### [Saved data entries]
====================

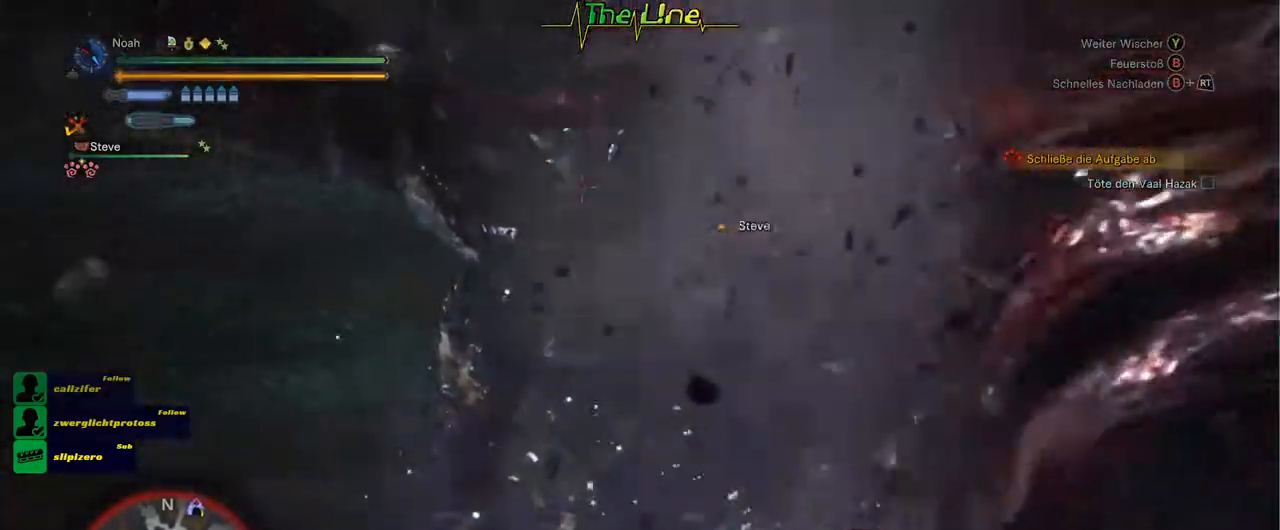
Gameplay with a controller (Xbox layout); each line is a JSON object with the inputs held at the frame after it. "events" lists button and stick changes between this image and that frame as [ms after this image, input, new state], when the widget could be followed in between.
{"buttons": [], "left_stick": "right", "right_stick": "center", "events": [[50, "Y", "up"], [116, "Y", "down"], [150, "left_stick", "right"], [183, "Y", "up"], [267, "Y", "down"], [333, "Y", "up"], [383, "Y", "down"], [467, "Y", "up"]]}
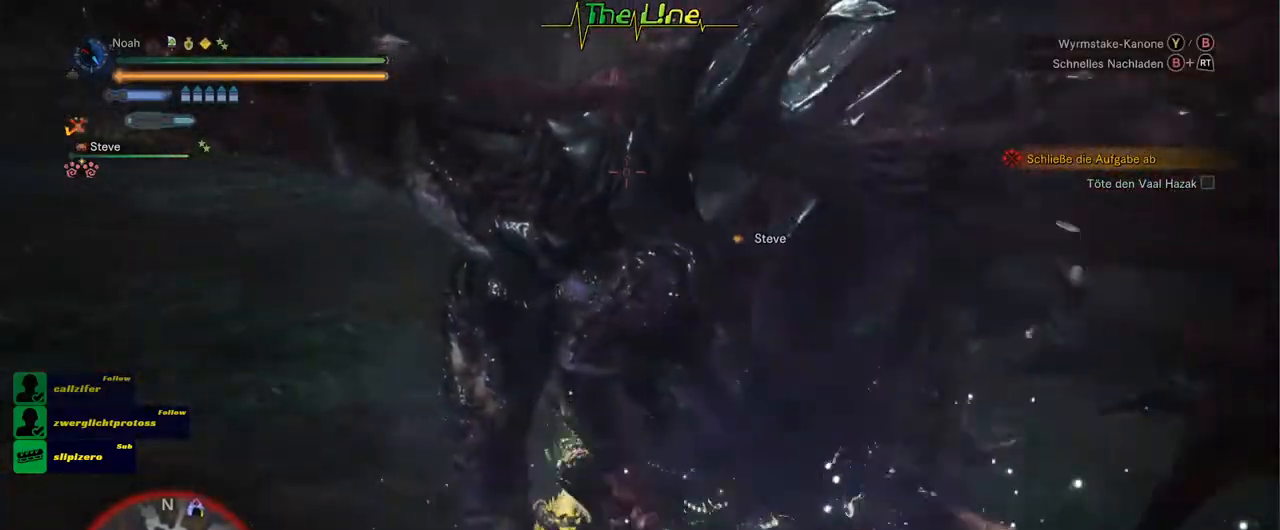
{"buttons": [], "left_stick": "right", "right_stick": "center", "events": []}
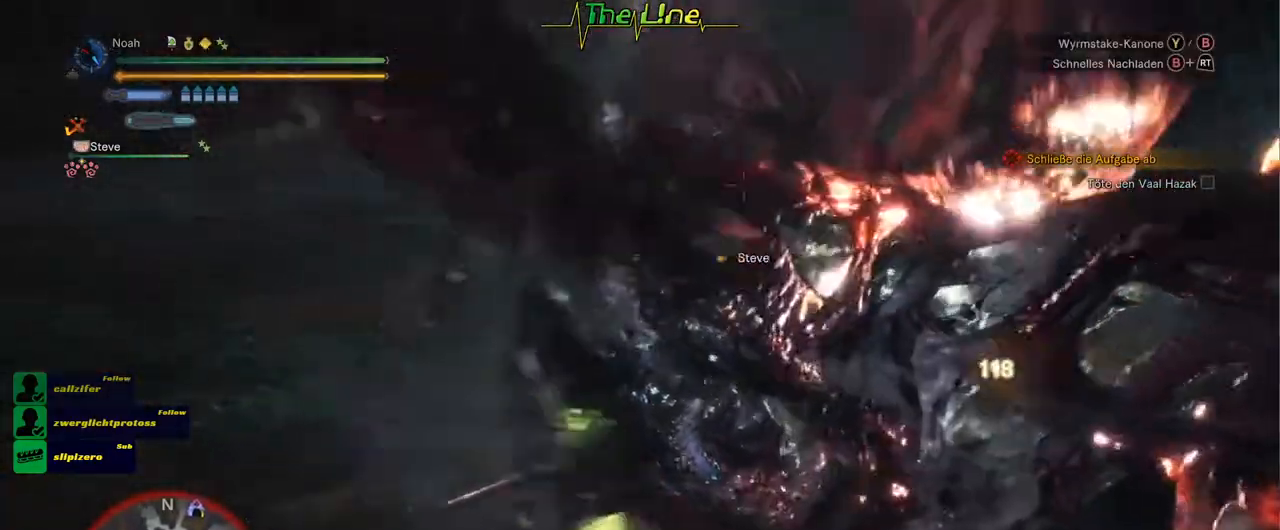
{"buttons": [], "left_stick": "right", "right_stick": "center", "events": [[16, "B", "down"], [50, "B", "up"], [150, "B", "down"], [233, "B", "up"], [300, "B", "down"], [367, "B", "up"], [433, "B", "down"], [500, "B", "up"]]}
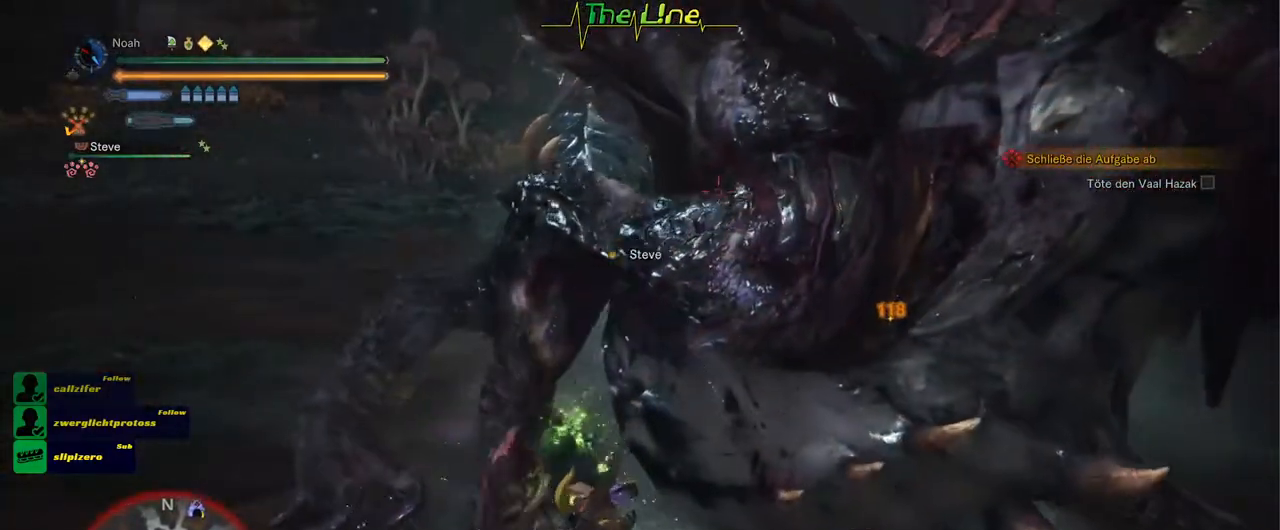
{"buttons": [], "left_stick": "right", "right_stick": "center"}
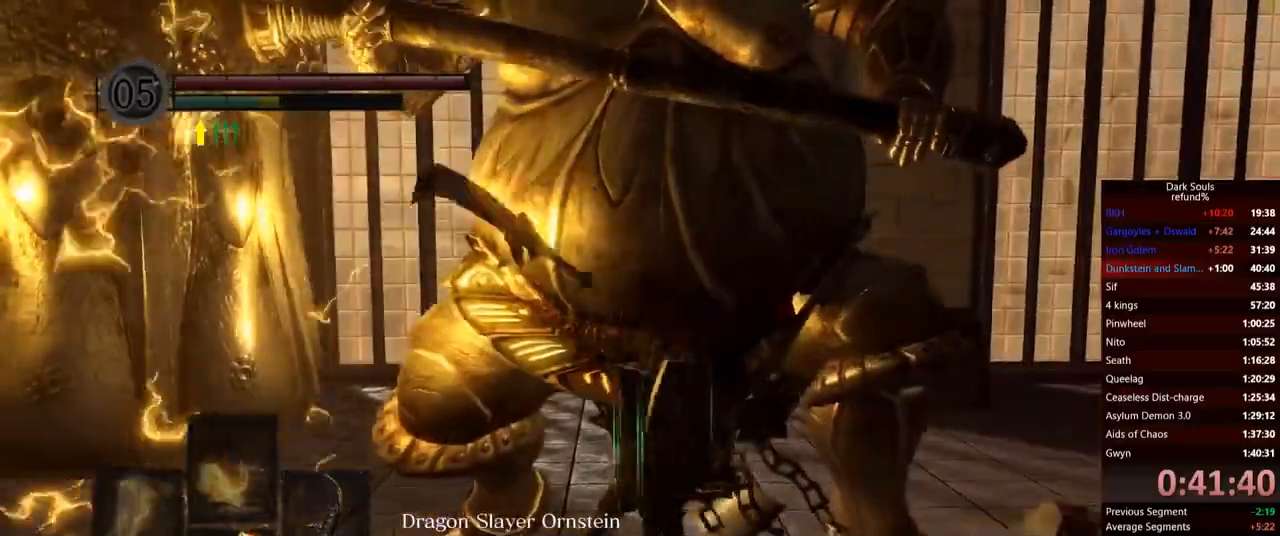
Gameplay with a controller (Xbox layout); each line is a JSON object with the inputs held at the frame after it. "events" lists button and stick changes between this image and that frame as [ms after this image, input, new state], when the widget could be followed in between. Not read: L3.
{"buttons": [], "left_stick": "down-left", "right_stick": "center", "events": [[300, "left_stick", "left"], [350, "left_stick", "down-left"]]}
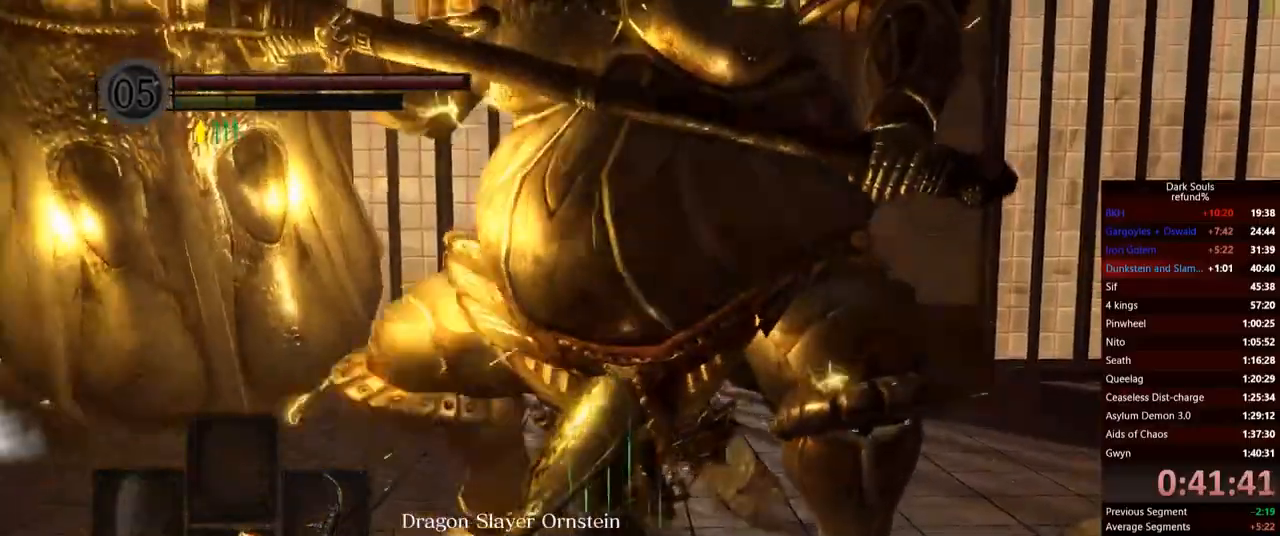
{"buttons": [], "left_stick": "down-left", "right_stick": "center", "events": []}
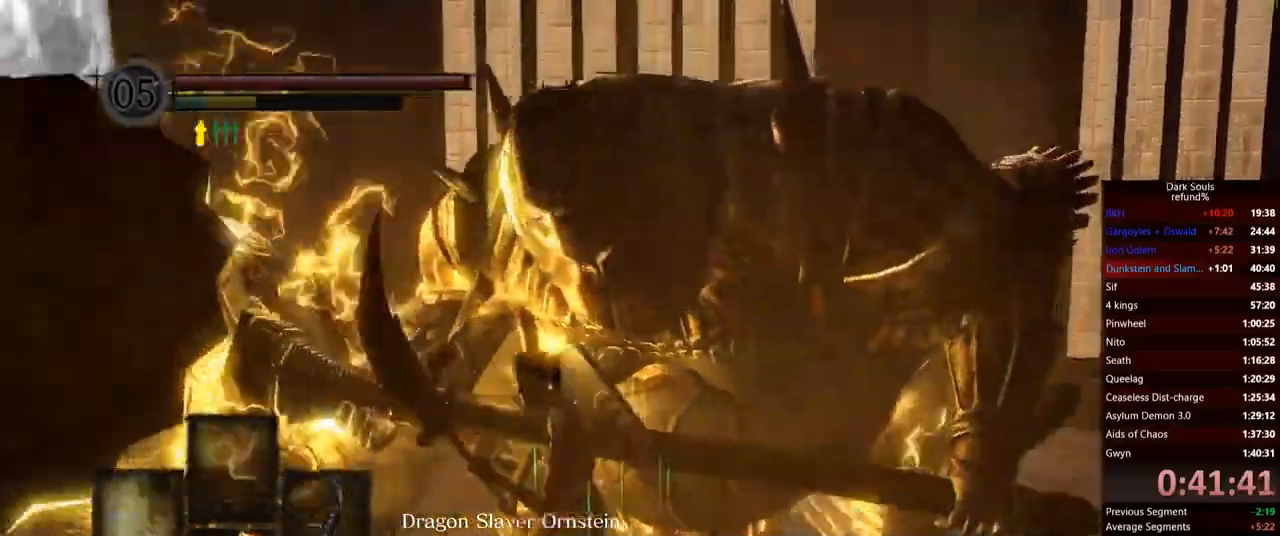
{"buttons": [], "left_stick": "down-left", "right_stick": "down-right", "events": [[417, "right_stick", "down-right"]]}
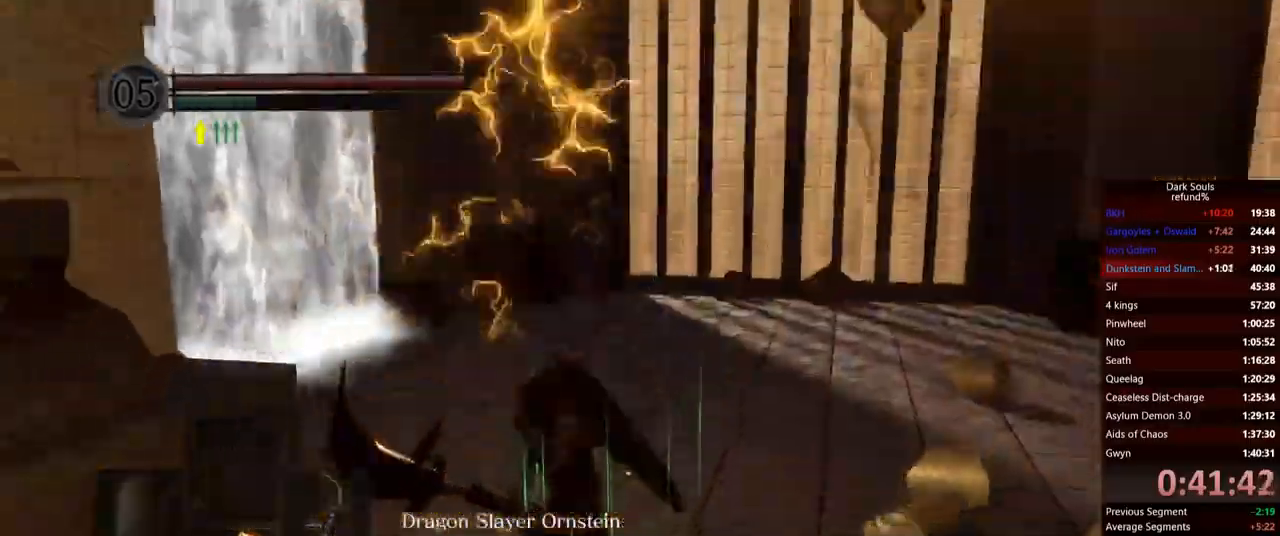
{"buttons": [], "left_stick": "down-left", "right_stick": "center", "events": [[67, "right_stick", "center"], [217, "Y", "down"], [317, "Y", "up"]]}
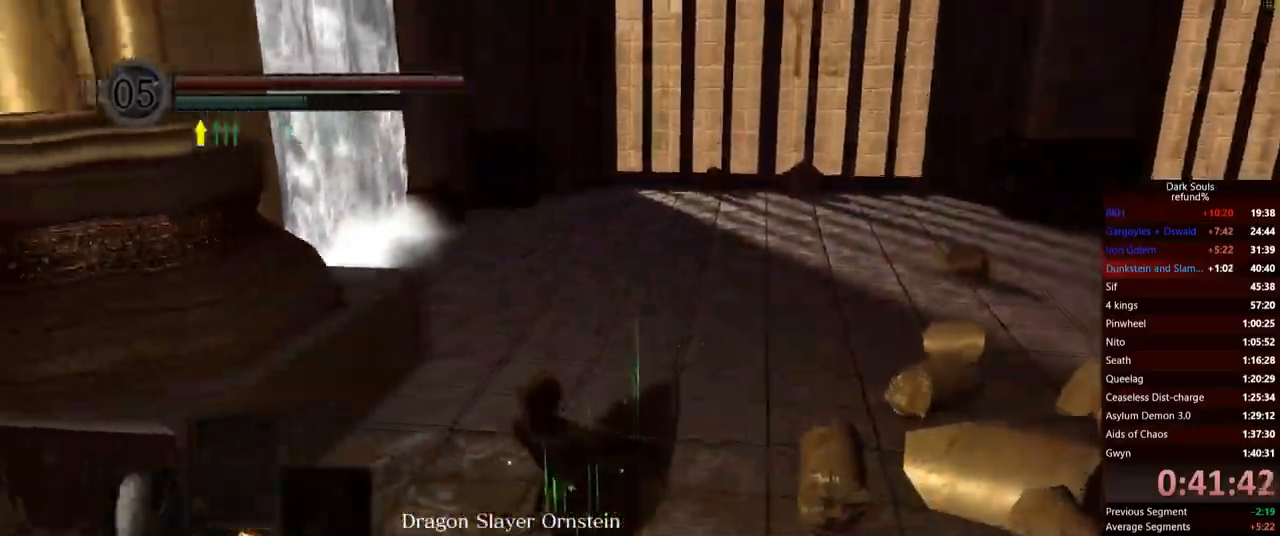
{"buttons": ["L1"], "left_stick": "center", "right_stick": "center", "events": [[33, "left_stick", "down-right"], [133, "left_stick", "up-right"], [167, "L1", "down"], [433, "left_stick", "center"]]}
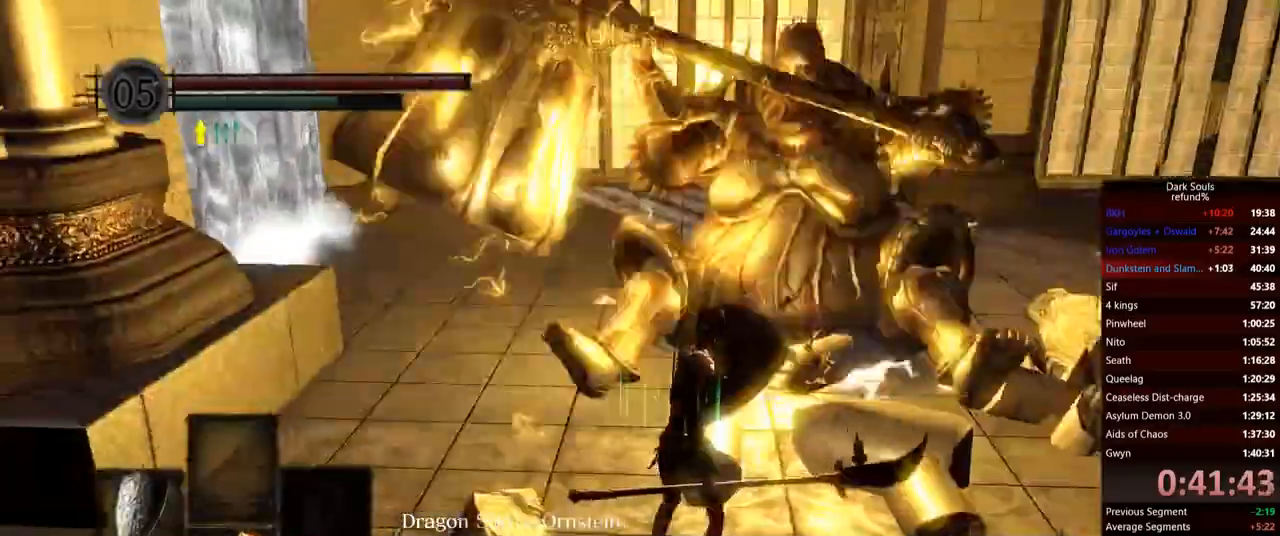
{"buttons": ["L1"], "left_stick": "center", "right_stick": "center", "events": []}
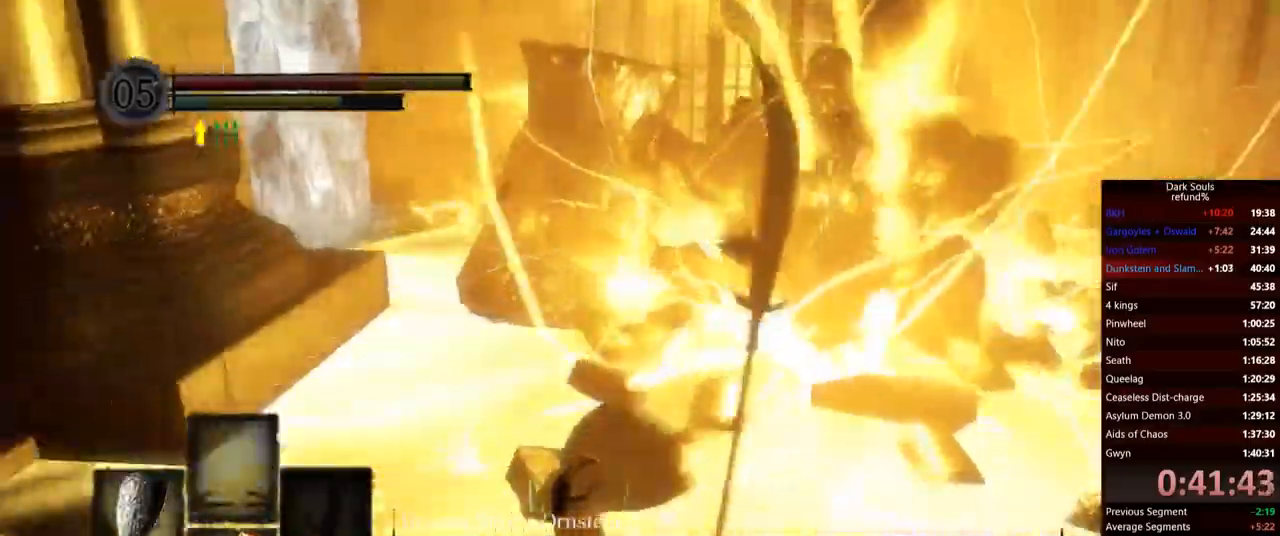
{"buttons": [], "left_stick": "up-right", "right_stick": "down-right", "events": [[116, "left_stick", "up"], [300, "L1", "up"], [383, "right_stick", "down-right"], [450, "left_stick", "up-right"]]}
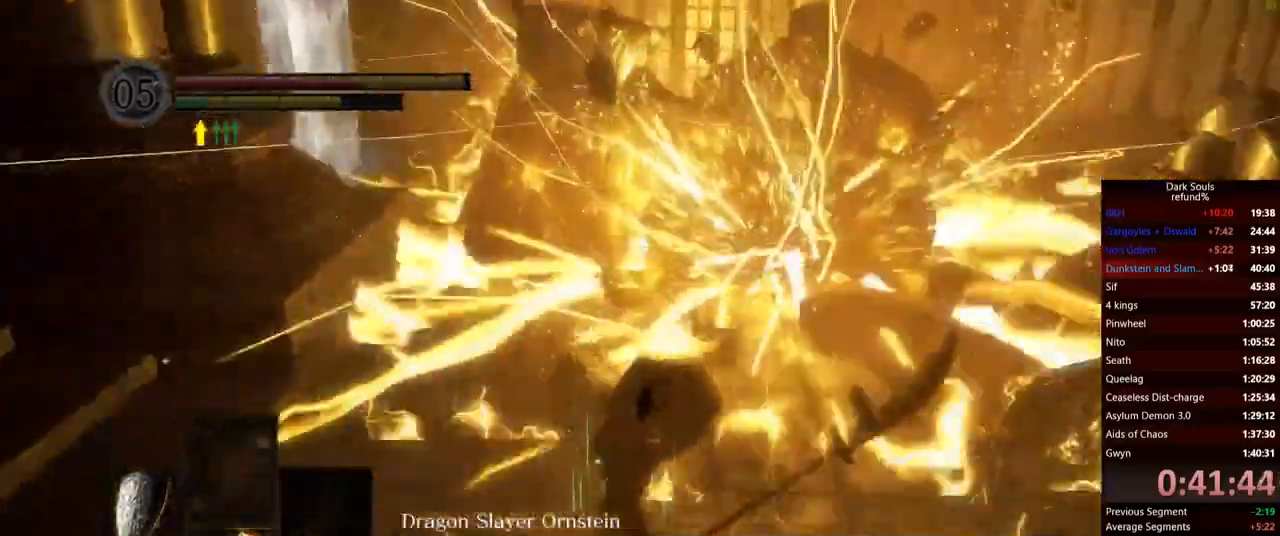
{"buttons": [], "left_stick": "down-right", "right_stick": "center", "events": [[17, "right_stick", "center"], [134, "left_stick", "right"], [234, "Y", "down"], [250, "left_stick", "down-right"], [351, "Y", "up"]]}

====================

### [Prompt]
Drop the images, then copy the data exactly.

### [Reply]
Gameplay with a controller (Xbox layout); each line is a JSON object with the inputs held at the frame after it. "events" lists button and stick changes between this image and that frame as [ms after this image, input, new state], when the widget could be followed in between.
{"buttons": [], "left_stick": "right", "right_stick": "center", "events": [[50, "Y", "up"], [116, "Y", "down"], [150, "left_stick", "right"], [183, "Y", "up"], [267, "Y", "down"], [333, "Y", "up"], [383, "Y", "down"], [467, "Y", "up"]]}
{"buttons": [], "left_stick": "right", "right_stick": "center", "events": []}
{"buttons": [], "left_stick": "right", "right_stick": "center", "events": [[16, "B", "down"], [50, "B", "up"], [150, "B", "down"], [233, "B", "up"], [300, "B", "down"], [367, "B", "up"], [433, "B", "down"], [500, "B", "up"]]}
{"buttons": [], "left_stick": "right", "right_stick": "center"}
Gameplay with a controller (Xbox layout); each line is a JSON object with the inputs held at the frame after it. "events" lists button and stick changes between this image and that frame as [ms after this image, input, new state], when the widget could be followed in between. Not read: L3.
{"buttons": [], "left_stick": "down-left", "right_stick": "center", "events": [[300, "left_stick", "left"], [350, "left_stick", "down-left"]]}
{"buttons": [], "left_stick": "down-left", "right_stick": "center", "events": []}
{"buttons": [], "left_stick": "down-left", "right_stick": "down-right", "events": [[417, "right_stick", "down-right"]]}
{"buttons": [], "left_stick": "down-left", "right_stick": "center", "events": [[67, "right_stick", "center"], [217, "Y", "down"], [317, "Y", "up"]]}
{"buttons": ["L1"], "left_stick": "center", "right_stick": "center", "events": [[33, "left_stick", "down-right"], [133, "left_stick", "up-right"], [167, "L1", "down"], [433, "left_stick", "center"]]}
{"buttons": ["L1"], "left_stick": "center", "right_stick": "center", "events": []}
{"buttons": [], "left_stick": "up-right", "right_stick": "down-right", "events": [[116, "left_stick", "up"], [300, "L1", "up"], [383, "right_stick", "down-right"], [450, "left_stick", "up-right"]]}
{"buttons": [], "left_stick": "down-right", "right_stick": "center", "events": [[17, "right_stick", "center"], [134, "left_stick", "right"], [234, "Y", "down"], [250, "left_stick", "down-right"], [351, "Y", "up"]]}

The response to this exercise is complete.